### [ZU BEARBEITENDE AUFGABEN]
- 1) Gib aus dem Bericht über das Schloss-Open den Teil wörtlich wieder, der mit „Der einzige Lokalmatador“ beginnt und bis einschließlich „für den zweiten Platz.“ reicht.
- 2) Nenne bitte alle Spieler des SK Werther, die der Bericht über das Schloss-Open mit Vor- und Nachnamen aufführt.

+++ TEXTABSCHNITT +++

Der einzige Lokalmatador im A-Open, Jonas Freiberger vom SK Werther, enttäuschte dagegen. An zwölf gesetzt verlor Freiberger die Runden zwei, drei und vier hintereinander. Trotz Aufholjagd musste er schließlich mit dem 21. Platz Vorlieb nehmen.

Jonas Freiberger

In der B-Gruppe spielte Florian Schwartz vom Ausrichterverein SK Werther stark auf, er ergatterte den zweiten Platz.

Vereinsduell: Florian Schwartz bezwingt mit den schwarzen Steinen den Berichterstatter und ergattert am Ende 200 Euro für den zweiten Platz.

In der C-Gruppe landeten Kacper Mindak, Kevin Deniz und Andreas Diembeck (alle SK Werther) ebenfalls in den Preisgeldrängen.

Kacper (l.) gegen Andreas. Kacper steht später total pleite. Andreas aber übersieht ein Matt in drei Zügen und verliert die Partie noch. Trotzdem schnappt er sich am Ende den Seniorenpreis.

Das Schloss-Open nutzen jedes Jahr hoffnungsvolle Talente zur Weiterentwicklung. So war die U8-Weltmeisterin von 2022 mit von der Partie: Charvi Anilkumar. Sie ist außerdem „Commonwealth Chess Champion 2022″ und „ASIAN youth GOLD and Silver Medalist 2022“

Charvi Anilkumar

Die mittlerweile Zehnjährige ist derzeit eine der größten Nachwuchshoffnungen Indiens. Sogar Indiens Premierminister Narendra Modi lernte sie vor einigen Monaten kennen. Ihre Mutter berichtete in einem Interview, dass Charvi jeden Tag fünf bis sechs Stunden konzentriert mit dem Spiel verbringt.

Das war vermutlich auch beim Schloß-Open in Werther so: Unter der Obhut ihrer Mutter studierte sie vor jeder neuen Runde intensiv das Eröffnungsrepertoire ihrer Gegner. Erst danach setzte sie sich ans Brett, nahm den Kopf zwischen die Hände und ließ die Füße baumeln.

+++ ERFASSTE ANGABEN +++

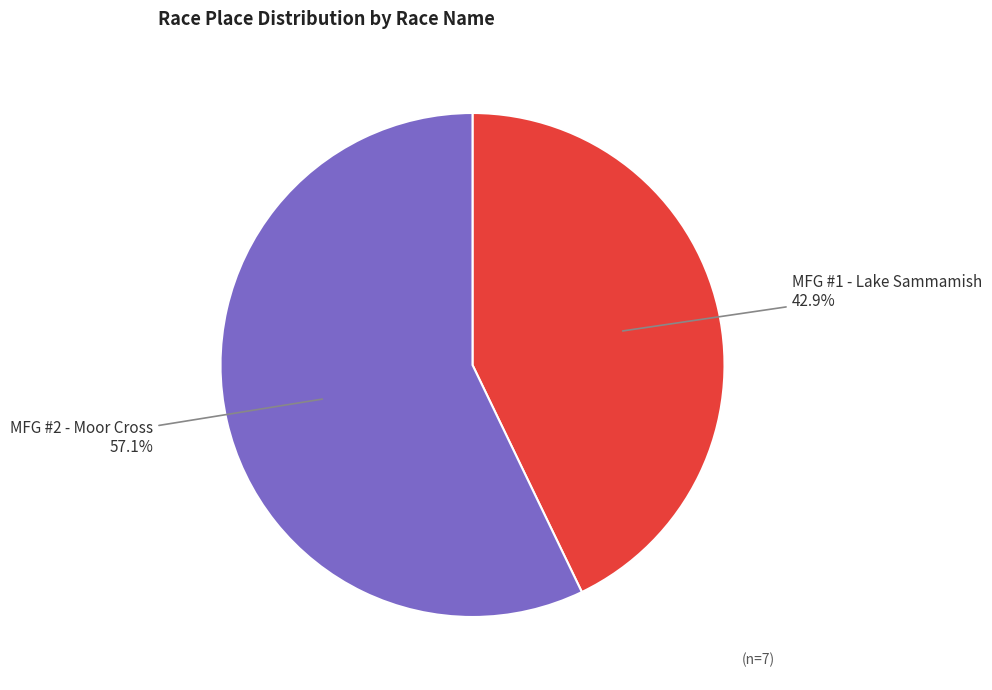

Is there a majority slice in this chart?

Yes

+++

### [SCHRIFTLICHE ANTWORTEN]
- 1)
Der einzige Lokalmatador im A-Open, Jonas Freiberger vom SK Werther, enttäuschte dagegen. An zwölf gesetzt verlor Freiberger die Runden zwei, drei und vier hintereinander. Trotz Aufholjagd musste er schließlich mit dem 21. Platz Vorlieb nehmen.

Jonas Freiberger

In der B-Gruppe spielte Florian Schwartz vom Ausrichterverein SK Werther stark auf, er ergatterte den zweiten Platz.

Vereinsduell: Florian Schwartz bezwingt mit den schwarzen Steinen den Berichterstatter und ergattert am Ende 200 Euro für den zweiten Platz.

- 2) Jonas Freiberger, Florian Schwartz, Kacper Mindak, Kevin Deniz, Andreas Diembeck